* Exercise aim *
Reproduce the text of every row below word for word, leaving the pictures out of your answer.

===== Material supplied

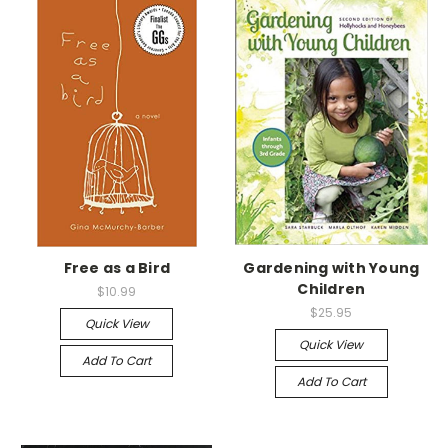
Free as a Bird
Gardening with Young
Children
$10.99
$25.95
Quick View
Quick View
Add To Cart
Add To Cart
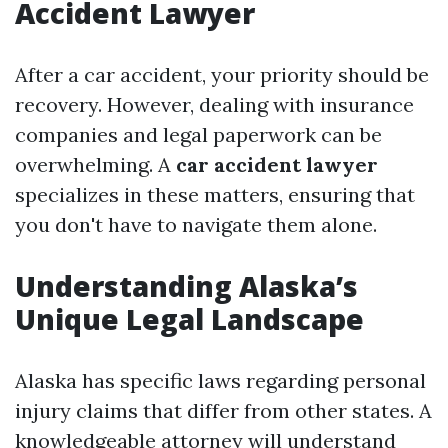
Accident Lawyer
After a car accident, your priority should be
recovery. However, dealing with insurance
companies and legal paperwork can be
overwhelming. A
car accident lawyer
specializes in these matters, ensuring that
you don't have to navigate them alone.
Understanding Alaska’s
Unique Legal Landscape
Alaska has specific laws regarding personal
injury claims that differ from other states. A
knowledgeable attorney will understand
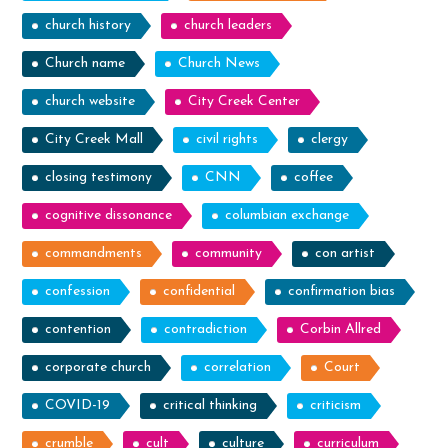
church history
church leaders
Church name
Church News
church website
City Creek Center
City Creek Mall
civil rights
clergy
closing testimony
CNN
coffee
cognitive dissonance
columbian exchange
commandments
community
con artist
confession
confidential
confirmation bias
contention
contradiction
Corbin Allred
corporate church
correlation
Court
COVID-19
critical thinking
criticism
crumble
cult
culture
curriculum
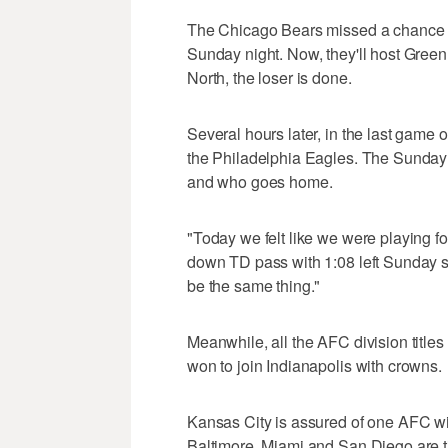
The Chicago Bears missed a chance to
Sunday night. Now, they'll host Gree
North, the loser is done.
Several hours later, in the last game 
the Philadelphia Eagles. The Sunda
and who goes home.
"Today we felt like we were playing fo
down TD pass with 1:08 left Sunday s
be the same thing."
Meanwhile, all the AFC division title
won to join Indianapolis with crowns.
Kansas City is assured of one AFC w
Baltimore, Miami and San Diego are tie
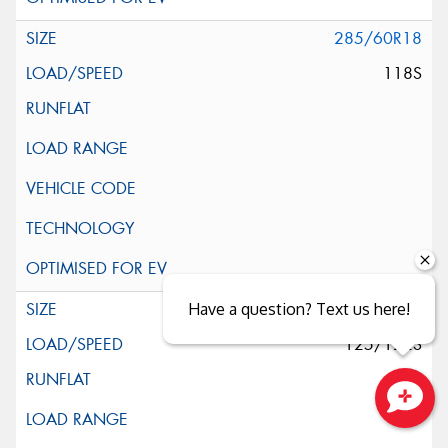
285/60R18
118S
285/65R18
Have a question? Text us here!
125/122S
Close sales faster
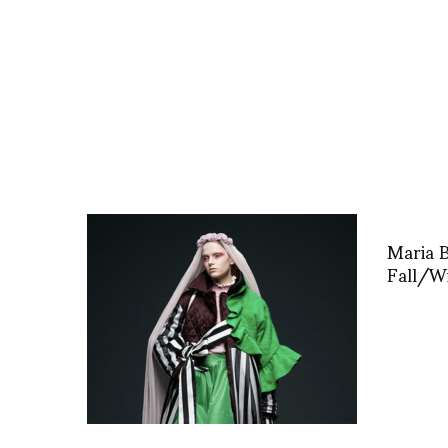
Maria 
Fall/Wi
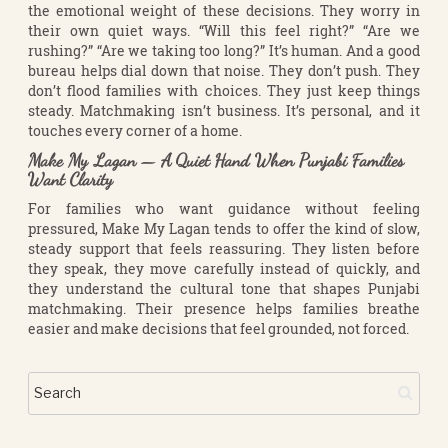
the emotional weight of these decisions. They worry in
their own quiet ways. “Will this feel right?” “Are we
rushing?” “Are we taking too long?” It’s human. And a good
bureau helps dial down that noise. They don’t push. They
don’t flood families with choices. They just keep things
steady. Matchmaking isn’t business. It’s personal, and it
touches every corner of a home.
Make My Lagan — A Quiet Hand When Punjabi Families
Want Clarity
For families who want guidance without feeling
pressured, Make My Lagan tends to offer the kind of slow,
steady support that feels reassuring. They listen before
they speak, they move carefully instead of quickly, and
they understand the cultural tone that shapes Punjabi
matchmaking. Their presence helps families breathe
easier and make decisions that feel grounded, not forced.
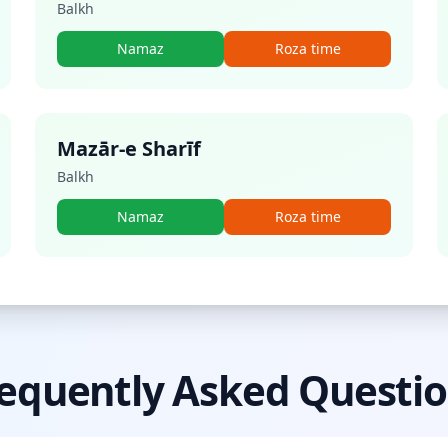
Balkh
Namaz
Roza time
Mazār-e Sharīf
Balkh
Namaz
Roza time
equently Asked Questi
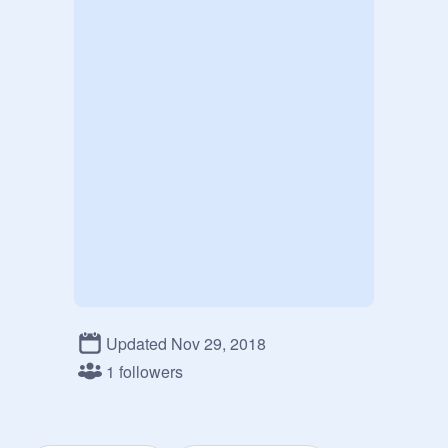
Updated Nov 29, 2018
1 followers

==========

* Task answer *
Free as a Bird
Gardening with Young
Children
$10.99
$25.95
Quick View
Quick View
Add To Cart
Add To Cart
Accident Lawyer
After a car accident, your priority should be
recovery. However, dealing with insurance
companies and legal paperwork can be
overwhelming. A
car accident lawyer
specializes in these matters, ensuring that
you don't have to navigate them alone.
Understanding Alaska’s
Unique Legal Landscape
Alaska has specific laws regarding personal
injury claims that differ from other states. A
knowledgeable attorney will understand
church history
church leaders
Church name
Church News
church website
City Creek Center
City Creek Mall
civil rights
clergy
closing testimony
CNN
coffee
cognitive dissonance
columbian exchange
commandments
community
con artist
confession
confidential
confirmation bias
contention
contradiction
Corbin Allred
corporate church
correlation
Court
COVID-19
critical thinking
criticism
crumble
cult
culture
curriculum
The Chicago Bears missed a chance to
Sunday night. Now, they'll host Gree
North, the loser is done.
Several hours later, in the last game 
the Philadelphia Eagles. The Sunda
and who goes home.
"Today we felt like we were playing fo
down TD pass with 1:08 left Sunday s
be the same thing."
Meanwhile, all the AFC division title
won to join Indianapolis with crowns.
Kansas City is assured of one AFC w
Baltimore, Miami and San Diego are tie
285/60R18
118S
285/65R18
Have a question? Text us here!
125/122S
Close sales faster
Maria 
Fall/Wi
the emotional weight of these decisions. They worry in
their own quiet ways. “Will this feel right?” “Are we
rushing?” “Are we taking too long?” It’s human. And a good
bureau helps dial down that noise. They don’t push. They
don’t flood families with choices. They just keep things
steady. Matchmaking isn’t business. It’s personal, and it
touches every corner of a home.
Make My Lagan — A Quiet Hand When Punjabi Families
Want Clarity
For families who want guidance without feeling
pressured, Make My Lagan tends to offer the kind of slow,
steady support that feels reassuring. They listen before
they speak, they move carefully instead of quickly, and
they understand the cultural tone that shapes Punjabi
matchmaking. Their presence helps families breathe
easier and make decisions that feel grounded, not forced.
Balkh
Namaz
Roza time
Mazār-e Sharīf
Balkh
Namaz
Roza time
equently Asked Questi
Updated Nov 29, 2018
1 followers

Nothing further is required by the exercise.